Читать «Время изоляции, 1951–2000 гг.» онлайн - страница 7

Дмитрий Львович Быков

В общем, всё то, что кажется шуткой, пародией, невозможностью, наверно, хохоча, сочиняли безродные космополиты, для которых это было единственным источником заработка. Но тем не менее смотрелось это всерьёз. Когда мы сегодня осуждаем Завадского, эстета, друга Цветаевой, ученика Мейерхольда и Вахтангова, за то, что он это поставил, не забывайте, что Завадский взял некоторое количество артистов, что было очень рискованно, после разгрома Государственного еврейского театра (ГОСЕТ), после разгрома михоэлсовской труппы. Эти люди играли у него в «Рассвете над Москвой». Наверно, можно поставить «Рассвет над Москвой» ради того, чтобы дать работу нескольким выгнанным актёрам. Да и Раневская в это время, хоть она и любимица Сталина, ходит под тем же самым еврейским дамокловым мечом, и для неё сыграть эту Агриппину – единственная возможность хоть как-то легализоваться. Поэтому не будем торопиться осуждать Завадского, который поставил этот чудовищный спектакль. Поймём, что, в конце концов, для кого-то это было единственным шансом получить работу.

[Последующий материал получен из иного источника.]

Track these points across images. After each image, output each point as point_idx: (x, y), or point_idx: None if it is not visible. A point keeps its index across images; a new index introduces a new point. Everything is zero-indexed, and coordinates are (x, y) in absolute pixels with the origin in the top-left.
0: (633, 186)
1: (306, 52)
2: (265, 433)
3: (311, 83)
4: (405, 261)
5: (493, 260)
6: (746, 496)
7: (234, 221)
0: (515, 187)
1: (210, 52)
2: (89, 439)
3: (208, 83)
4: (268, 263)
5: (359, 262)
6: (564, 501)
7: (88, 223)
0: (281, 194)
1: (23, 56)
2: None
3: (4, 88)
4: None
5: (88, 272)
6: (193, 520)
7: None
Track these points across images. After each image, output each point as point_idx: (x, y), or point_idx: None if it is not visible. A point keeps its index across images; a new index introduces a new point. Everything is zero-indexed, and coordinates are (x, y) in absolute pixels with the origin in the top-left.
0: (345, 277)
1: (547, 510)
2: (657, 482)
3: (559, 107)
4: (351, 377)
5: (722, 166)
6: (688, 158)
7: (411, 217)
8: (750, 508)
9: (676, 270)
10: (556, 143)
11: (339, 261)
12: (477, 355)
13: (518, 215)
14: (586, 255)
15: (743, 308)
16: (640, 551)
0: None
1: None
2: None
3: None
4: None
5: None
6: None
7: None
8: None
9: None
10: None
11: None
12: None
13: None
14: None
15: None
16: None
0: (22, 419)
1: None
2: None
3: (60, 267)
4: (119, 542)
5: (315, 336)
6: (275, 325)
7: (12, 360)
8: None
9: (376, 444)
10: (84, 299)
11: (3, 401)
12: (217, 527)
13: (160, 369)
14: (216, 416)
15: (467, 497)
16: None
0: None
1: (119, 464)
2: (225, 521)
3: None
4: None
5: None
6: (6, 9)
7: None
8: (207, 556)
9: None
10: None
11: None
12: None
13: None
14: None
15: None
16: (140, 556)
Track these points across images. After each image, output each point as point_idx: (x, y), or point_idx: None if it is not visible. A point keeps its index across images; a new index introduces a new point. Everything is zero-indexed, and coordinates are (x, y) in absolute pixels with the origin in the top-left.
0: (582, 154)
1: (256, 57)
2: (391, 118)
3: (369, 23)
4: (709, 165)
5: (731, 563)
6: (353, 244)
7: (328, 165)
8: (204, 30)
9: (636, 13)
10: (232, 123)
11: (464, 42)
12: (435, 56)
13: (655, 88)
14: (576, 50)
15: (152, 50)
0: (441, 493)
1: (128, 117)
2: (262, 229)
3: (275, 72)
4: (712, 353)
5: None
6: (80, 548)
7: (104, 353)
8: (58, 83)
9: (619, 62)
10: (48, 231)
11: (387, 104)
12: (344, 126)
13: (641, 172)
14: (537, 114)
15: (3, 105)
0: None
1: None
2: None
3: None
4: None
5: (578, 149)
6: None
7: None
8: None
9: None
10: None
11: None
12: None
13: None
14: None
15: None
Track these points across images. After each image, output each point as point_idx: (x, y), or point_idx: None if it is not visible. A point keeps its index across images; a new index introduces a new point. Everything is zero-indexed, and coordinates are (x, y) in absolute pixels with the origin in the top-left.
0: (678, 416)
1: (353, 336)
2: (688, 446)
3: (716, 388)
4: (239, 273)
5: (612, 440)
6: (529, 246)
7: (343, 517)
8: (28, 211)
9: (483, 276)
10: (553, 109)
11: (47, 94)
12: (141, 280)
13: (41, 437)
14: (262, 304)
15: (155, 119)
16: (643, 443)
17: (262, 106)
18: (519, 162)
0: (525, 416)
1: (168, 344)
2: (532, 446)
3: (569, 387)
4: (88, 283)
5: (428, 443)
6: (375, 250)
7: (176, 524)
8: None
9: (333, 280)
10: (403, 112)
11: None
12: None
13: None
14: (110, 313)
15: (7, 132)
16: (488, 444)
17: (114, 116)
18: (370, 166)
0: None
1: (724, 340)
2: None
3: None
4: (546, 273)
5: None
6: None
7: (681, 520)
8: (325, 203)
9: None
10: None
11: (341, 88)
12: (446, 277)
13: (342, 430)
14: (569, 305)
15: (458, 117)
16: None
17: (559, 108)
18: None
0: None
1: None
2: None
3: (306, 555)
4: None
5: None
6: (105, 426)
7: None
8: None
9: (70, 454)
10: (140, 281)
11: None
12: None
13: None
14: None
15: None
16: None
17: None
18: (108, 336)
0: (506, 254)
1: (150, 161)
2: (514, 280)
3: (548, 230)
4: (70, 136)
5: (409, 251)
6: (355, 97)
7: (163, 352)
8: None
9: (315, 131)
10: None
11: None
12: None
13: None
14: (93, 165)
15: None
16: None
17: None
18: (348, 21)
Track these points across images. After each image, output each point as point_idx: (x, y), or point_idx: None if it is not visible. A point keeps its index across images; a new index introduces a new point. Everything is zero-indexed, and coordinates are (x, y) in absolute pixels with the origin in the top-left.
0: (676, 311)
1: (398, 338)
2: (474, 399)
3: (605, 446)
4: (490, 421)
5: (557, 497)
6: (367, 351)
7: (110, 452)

А теперь подведём самый печальный итог. Дело в том, что эта пьеса и этот спектакль (а запись его сохранилась) выдержаны в жанре наступающего и, я бы сказал, буйствующего маразма. Ещё можно представить себе, конечно, такие произведения, как, например, «Клятва» работы Чиаурели, или «Встреча на Эльбе», «Взятие Берлина», то есть большой стиль в советском кино. Но когда в театре начинают шумно спорить о том, что бы они сказали товарищу Сталину на выпускном вечере, начинают истерически его славословить, а главный конфликт – противостояние двух ситчиков, в этот момент как-то поневоле начинаешь задаваться вопросом: а не есть ли это уже знак распада? Да, конечно. И то, что это случилось в 1951 году, подготавливало конец – и в повести Солженицына «Один день Ивана Денисовича» это очень видно. Понятно, что есть разные приметы у конца империи, они могут быть экономическими, политическими, какими угодно, но по-настоящему выделяются только культурные. Когда культура заступает за черту, когда она из просто пафосной становится издевательски смешной, вот тогда происходит самое страшное. Тогда ясно, что дальше этой империи не жить. Поэтому и 1954-й с «оттепелью», и 1956-й – они уже абсолютно отчётливо чувствуются в чудовищном произведении 1951 года. И как хотите, это наполняет меня каким-то особенным оптимизмом, какой-то особенной радостью, природу которой я, пожалуй, слишком подробно раскрывать не буду.

Марк Алданов

«Повесть о смерти»,

1952 год

А теперь мы поговорим о самой странной книге пятидесятых, о книге со странной судьбой, со странным замыслом. Это недописанный, вернее, недоработанный, но в целом законченный роман химика и историка Марка Александровича Алданова (настоящая его фамилия, Ландау, гораздо менее известна) «Повесть о смерти», который он печатал в «Новом журнале», рассчитывал издать отдельной книгой, но не успел.